§ **Required action**
Copy out every line of text in the records below without any change. Leave the pictures out of your answer.

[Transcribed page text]

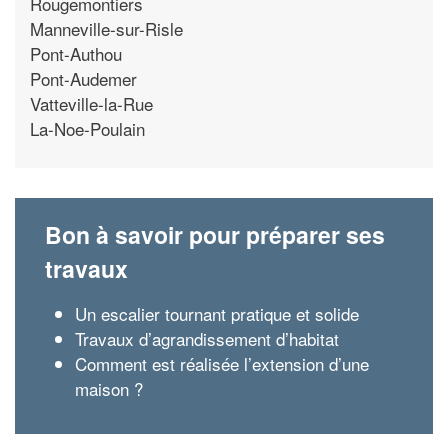
Rougemontiers
Manneville-sur-Risle
Pont-Authou
Pont-Audemer
Vatteville-la-Rue
La-Noe-Poulain
Bon à savoir pour préparer ses
travaux
Un escalier tournant pratique et solide
Travaux d’agrandissement d’habitat
Comment est réalisée l’extension d’une
maison ?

§ **Answer below**
Rougemontiers
Manneville-sur-Risle
Pont-Authou
Pont-Audemer
Vatteville-la-Rue
La-Noe-Poulain
Bon à savoir pour préparer ses
travaux
Un escalier tournant pratique et solide
Travaux d’agrandissement d’habitat
Comment est réalisée l’extension d’une
maison ?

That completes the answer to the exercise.